Irwin Mitchell Investigate How Trip Of A Lifetime Ended In ‘Nightmare’ Chalet Emergency
A British family has instructed expert international personal injury lawyers at Irwin Mitchell to investigate after they suffered carbon monoxide poisoning during a five-star Christmas ski break in France.
The nine family members had to receive oxygen and were taken to hospital after emergency services were called to their chalet, which opened around a year ago.
The children, aged three, two and 21 months, were among the party who stayed at the Chalet Hellebore in the French Alps resort of La Plagne Soleil.
The family, which included Bryan and Lorna Elliott, from Wiltshire, has now instructed specialist international personal injury lawyers at Irwin Mitchell to investigate the incident.

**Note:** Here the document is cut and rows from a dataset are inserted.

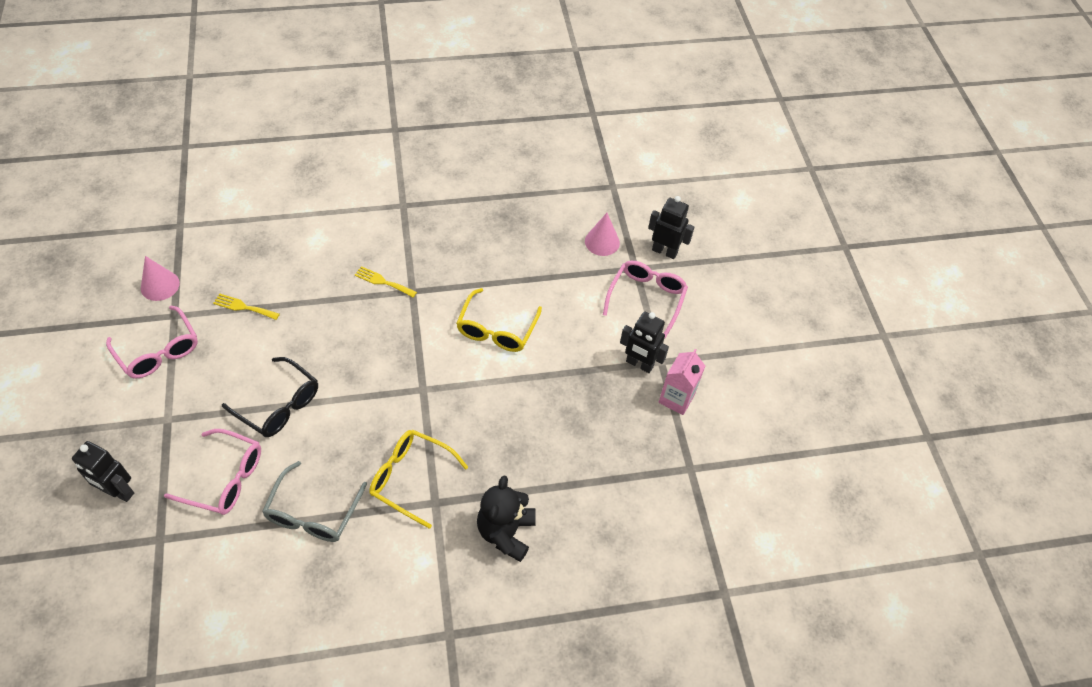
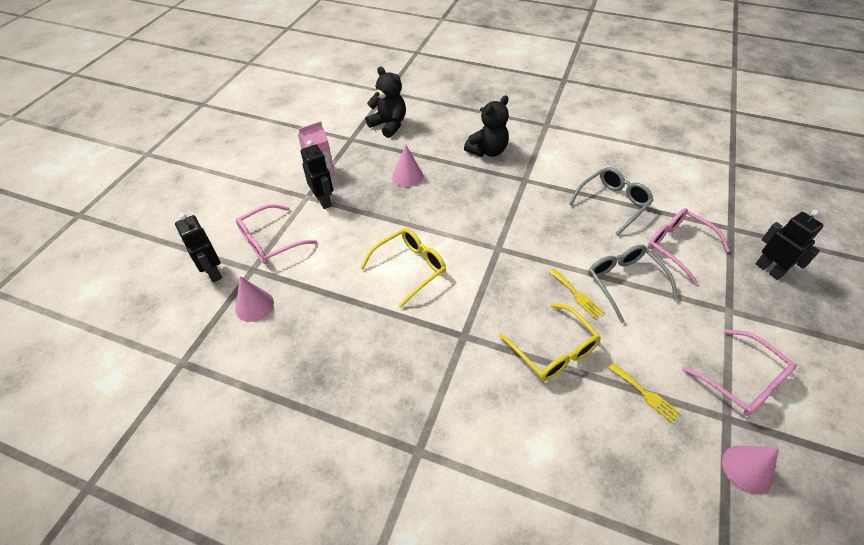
camera: 145 degrees left, 5 degrees down
pink glasses [106,306,198,379] -> pink glasses turned 150 degrees clockwise [682,329,797,416]
black glasses [222,357,318,437] -> grey glasses [588,245,678,323]
yellow fork [355,266,417,298] -> yellow fork moved to [549,269,604,319]
yellow glasses [369,430,468,529] -> yellow glasses moved to [499,303,601,381]
none -> black teddy bear [365,66,406,138]
none -> pink cone [392,145,423,187]

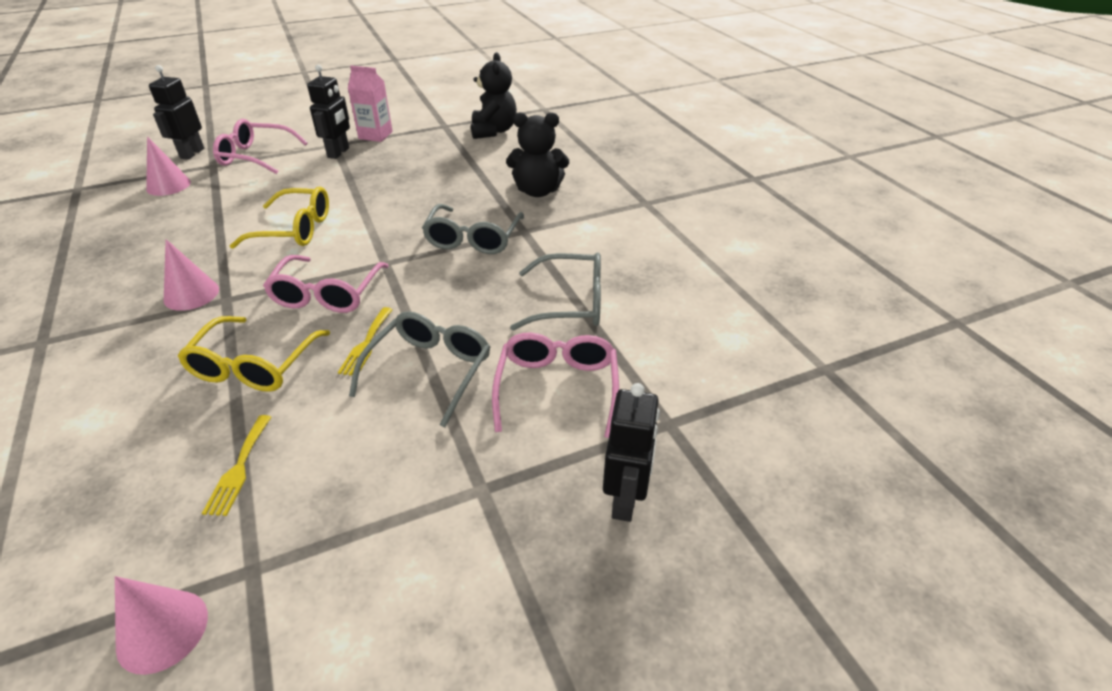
camera: 45 degrees right, 10 degrees down
pink cone [392,145,423,187] -> pink cone moved to [164,239,219,311]
pink glasses [682,329,797,416] -> pink glasses moved to [263,255,389,313]
none -> grey glasses [422,204,524,254]

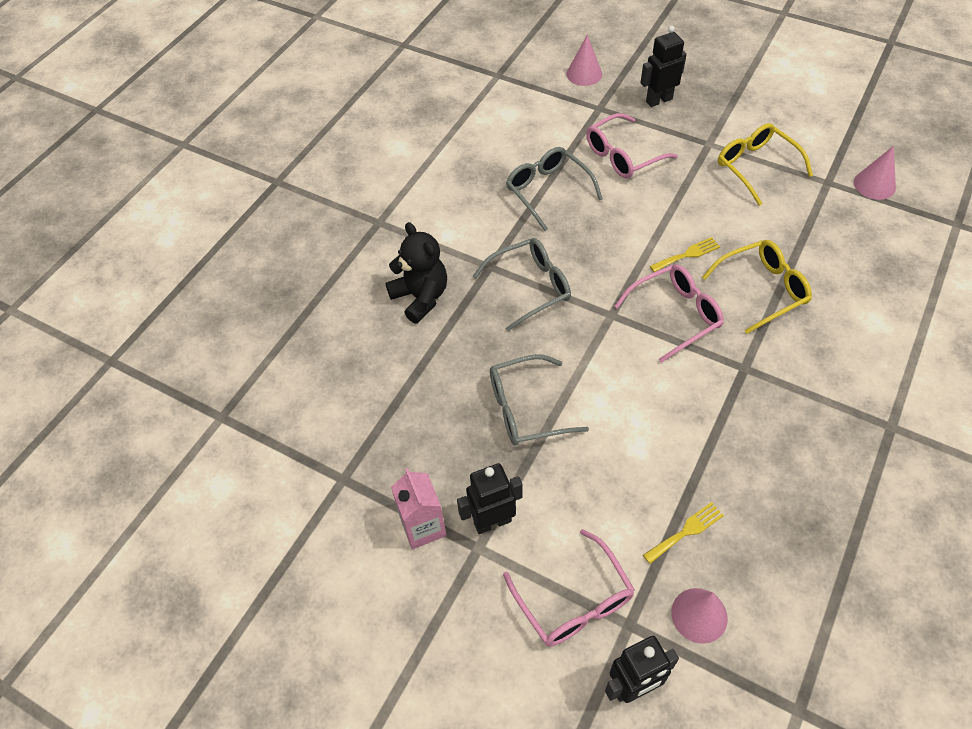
camera: 125 degrees left, 15 degrees up
pink cone [164,239,219,311] -> pink cone moved to [566,35,602,86]
yellow fork [202,415,271,516] -> yellow fork moved to [643,502,724,564]
yellow glasses [230,187,329,249] -> yellow glasses moved to [718,123,813,206]
grey glasses [349,311,490,428] -> grey glasses moved to [490,354,589,446]
black teddy bear [471,52,517,139] -> none

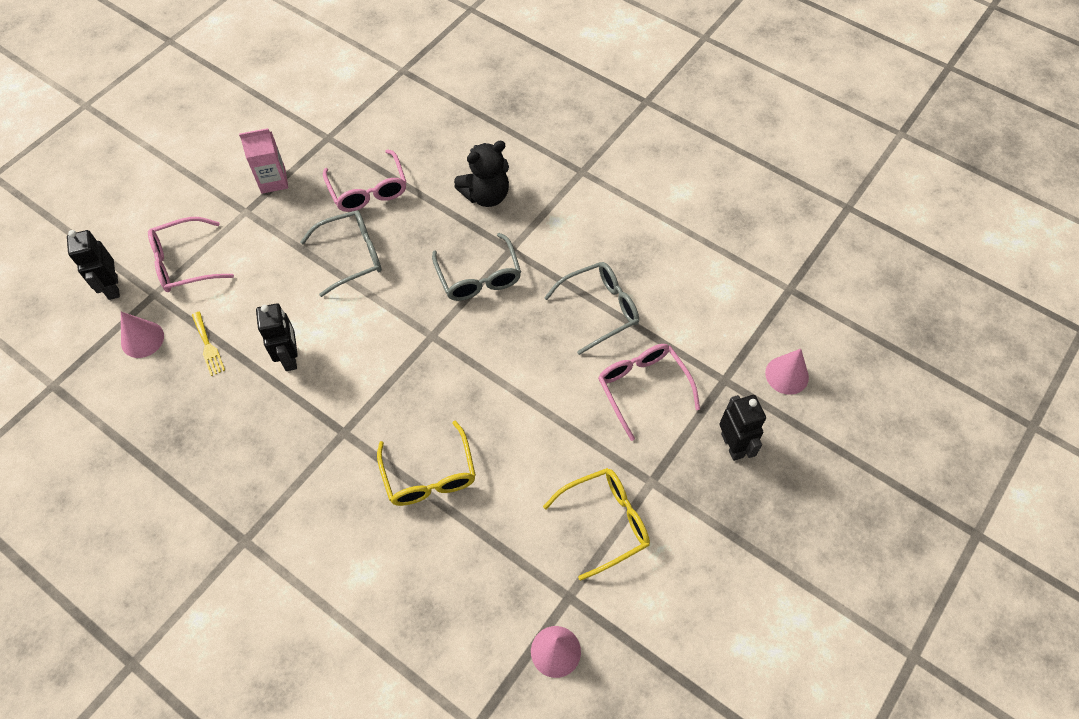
camera: 95 degrees right, 5 degrees up
black robot [457,463,522,534] -> black robot moved to [256,303,298,371]
grey glasses [490,354,589,446] -> grey glasses turned 75 degrees clockwise [300,210,382,297]
pink glasses [614,264,724,363] -> pink glasses moved to [323,149,406,212]
yellow fork [650,237,720,272] -> none

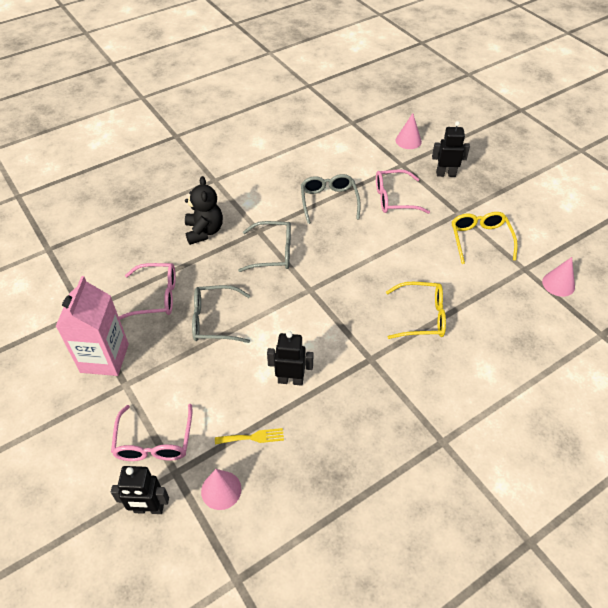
camera: 70 degrees left, 10 degrees down
pink carton [239,128,288,194] -> pink carton [55,276,129,376], size x1.59
grey glasses [300,210,382,297] -> grey glasses turned 90 degrees counterclockwise [192,285,250,343]

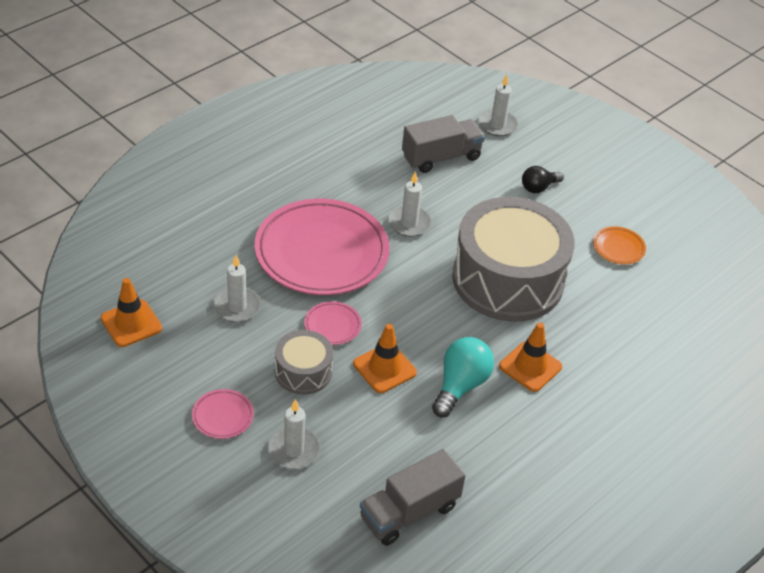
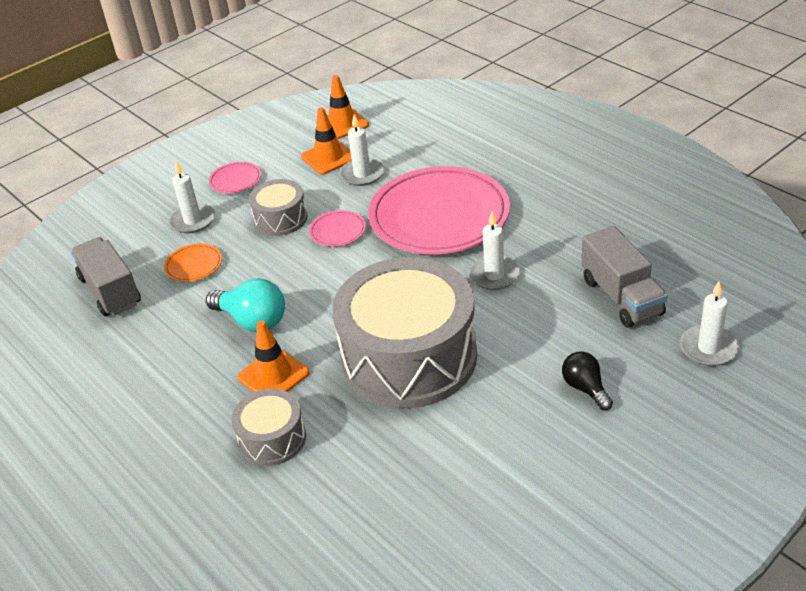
camera: 100 degrees right, 5 degrees down
orange traffic cone [353,324,417,393] -> orange traffic cone moved to [301,107,352,175]
orange plate [593,226,646,264] -> orange plate moved to [164,243,222,282]
none -> grey drum [231,389,306,466]

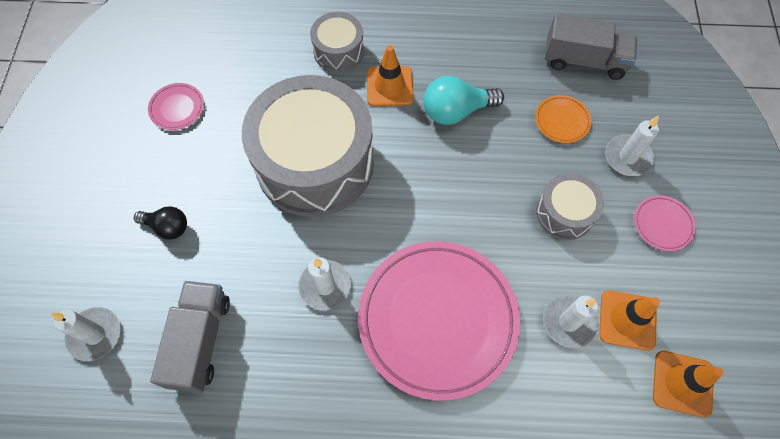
camera: 130 degrees right, 25 degrees up
pink plate [309,210,366,247] -> pink plate moved to [148,83,204,130]
grey truck [582,226,668,328] -> grey truck turned 75 degrees clockwise [150,281,230,393]

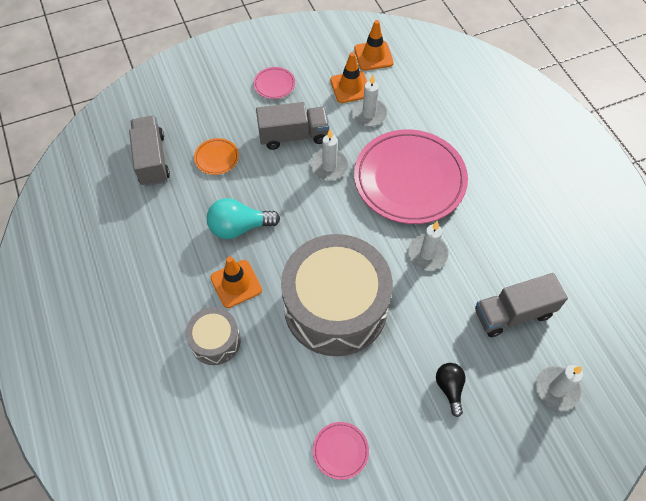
camera: 115 degrees left, 5 degrees down
turquoise light bulb [424,76,504,125] -> turquoise light bulb turned 120 degrees clockwise [207,198,280,239]
grey drum [536,173,604,240] -> grey truck [256,102,329,150]
white candle [605,115,659,176] -> white candle moved to [311,129,349,180]

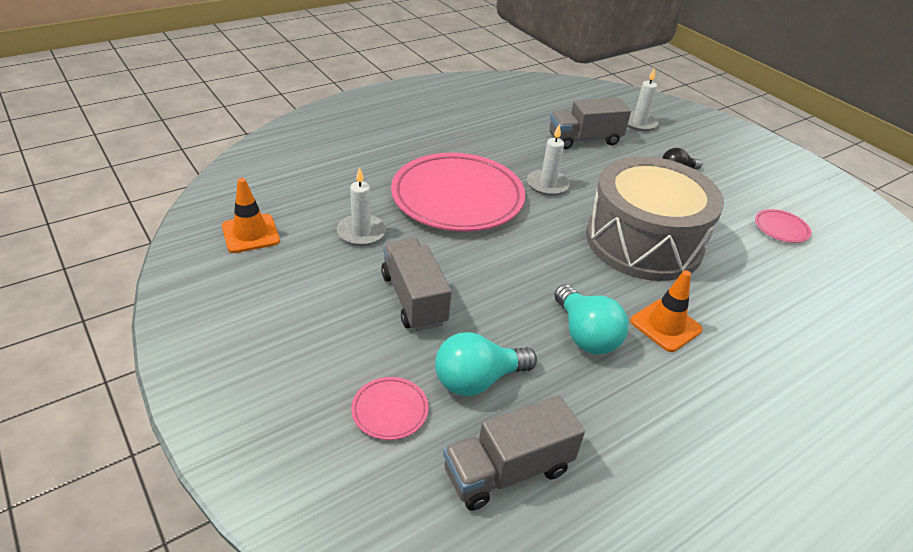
camera: 105 degrees left, 20 degrees down
grey drum [186,307,241,365] -> none
orange plate [194,138,239,175] -> turquoise light bulb [435,332,537,396]
pink plate [254,67,295,99] -> pink plate moved to [351,377,429,440]
white candle [311,129,349,180] -> none
orange traffic cone [330,52,367,103] -> none
grey truck [475,273,568,337] -> grey truck turned 105 degrees clockwise [550,98,631,149]

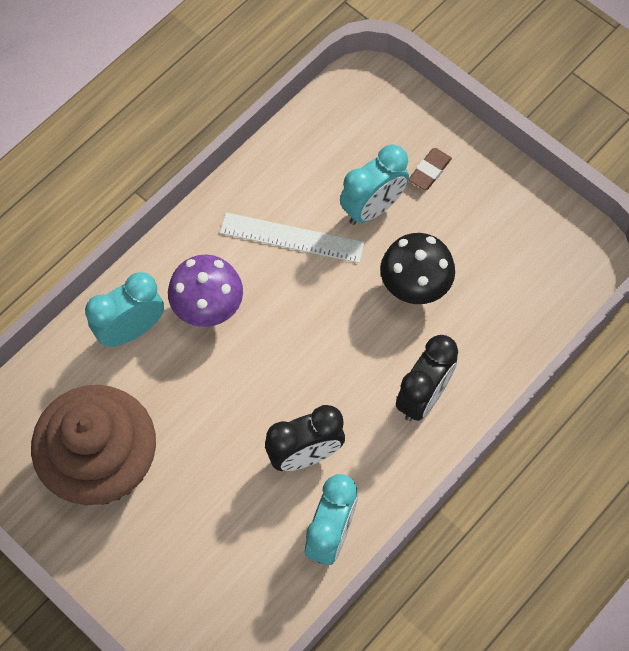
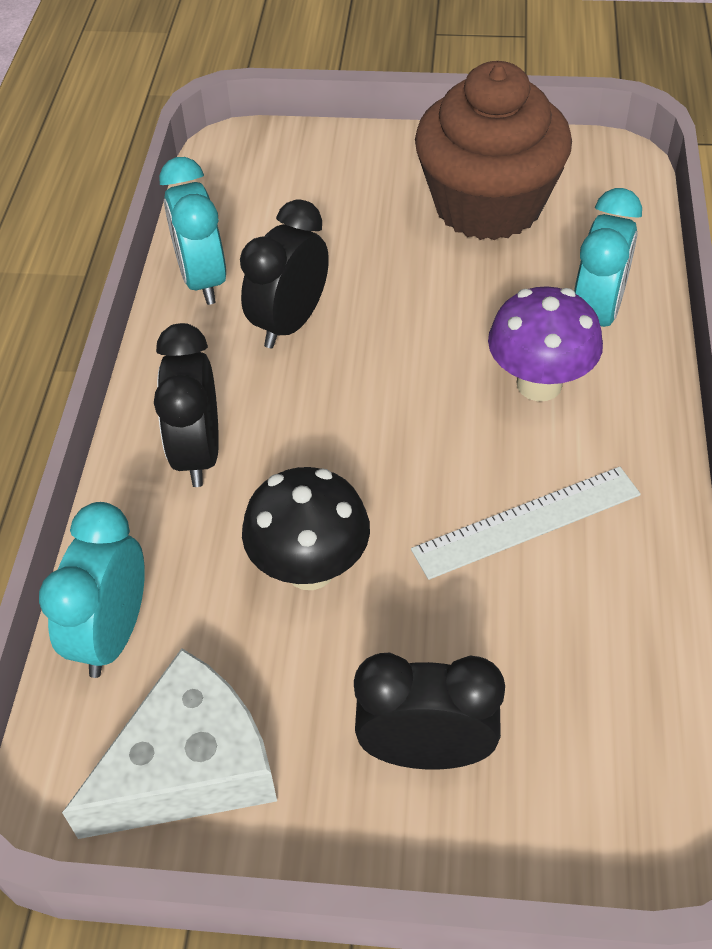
camera: 145 degrees right, 15 degrees down
turquoise clock [340,144,409,225] -> turquoise clock moved to [39,502,145,678]
brown eraser [409,148,452,190] -> black clock [354,653,505,769]
none -> white cheese [62,648,277,839]

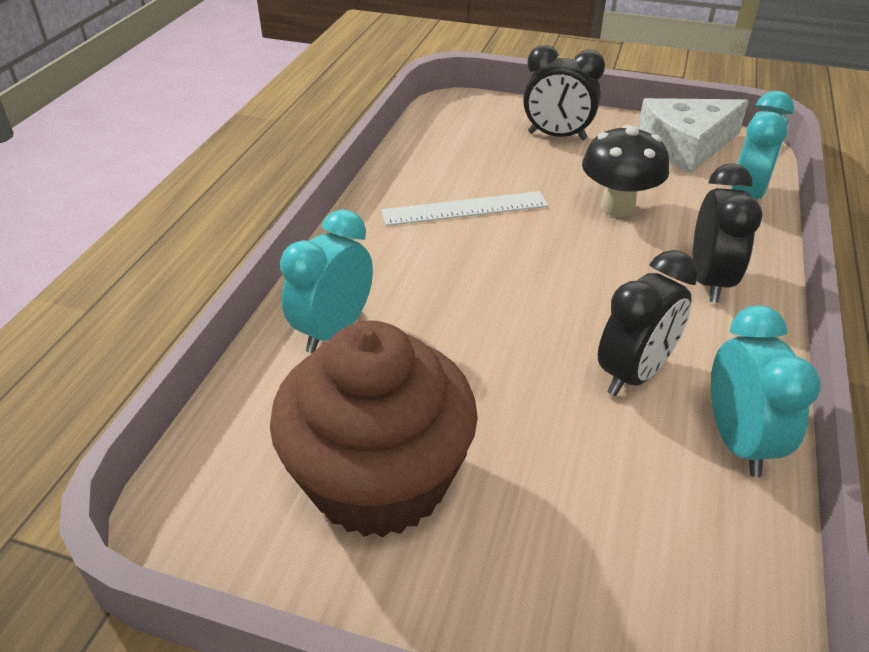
camera: 170 degrees left, 10 degrees down
purple mushroom [488,286,603,401] -> none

The holiday was provided by Skiworld, care of Travel Counsellors. Skiworld has now said “the cause of the build-up of carbon monoxide within the chalet was a snow-blocked air intake flue. It is the case that considerable snowfall had been experienced in the resort; conditions so far this season have been described as a “once in thirty-year” event”.
Expert OpinionBryan, Lorna and the rest of the family were exposed to carbon monoxide in their holiday accommodation which could have had fatal consequences, as it has in previous tragedies elsewhere. Our clients required emergency treatment in hospital and we are investigating the long term effects of their exposure.
“Holiday companies have a responsibility to ensure that customers are kept safe from potential risks to their health and safety. The family are quite rightly upset that a special family skiing trip ended up with six adults and three children receiving treatment in hospital.
“It is widely known that exposure to carbon monoxide can have terrible and sometimes tragic consequences. Our investigations are at an early stage, however, it is vital that steps are taken to avoid a repeat of this incident.” Jennifer Lund - Partner
Bryan and Lorna, aged 59 and 58, from Chippenham, departed for the seven night ski holiday near the city of Albertville in south-east France, on 23 December.
They were joined by their sons and daughters-in-law and their grandchildren; Paul, who turned 38 during the trip, his wife, Kerri, 34, and their children, Harry, six, and Charlie, two, who live in Malmesbury; as well as Alexander, 36, his wife Poppy, 33, and their son, Lachlan, 21 months, who live in Colliers Wood.
The family had enjoyed a day on the slopes on 29 December – the last day of their holiday – before they returned to their chalet.
Very early the next morning, around 12.30am, Harry became violently sick and Kerri collapsed whilst attempting to attend to him. Paul had almost passed out but fortunately was able to rouse himself enough to be able raise the alarm.
Fire crews treated all nine at the scene with oxygen before the ambulances and paramedics arrived with more oxygen and transported everyone to various hospitals across France.
All of the family returned to the UK following treatment. However, they are still suffering ongoing symptoms, including sickness and memory loss, and it is not yet known whether they will suffer long-term effects.
Bryan said: “Everyone was so excited ahead of the trip and were having a great time but that suddenly changed without any warning.
“To see people dropping like flies was truly terrifying. I’m just so grateful that Paul managed to raise the alarm because I dread to think what the consequences may have been.
“The doctors have said it’s too early to say if anyone will have any long-term effects. At the minute I’m thankful that everyone got out of the chalet alive.”
Bryan said: “It seemed like an age until the fire service arrived but I’m so thankful for everything they did. I feel that without their help things could have been a lot worse. When they came into the chalet in their breathing apparatus their carbon monoxide meter was going crazy. I asked one of the firefighters how high the reading was. He showed me the meter which was reading 300 ppm. He immediately pointed to the door for everyone to get out.
“What should have been a family holiday of a lifetime ended being a nightmare. My lasting memory is being blue lighted in an ambulance to hospital connected to an oxygen bottle.
“As a family we now want answers as to how this could have been allowed to happen. Surely procedures should be in place to check boiler flue inlet/outlets in a snow resort at 2000 metres. Why were there no carbon monoxide detectors? We just hope that no other families have to go through an experience like this.”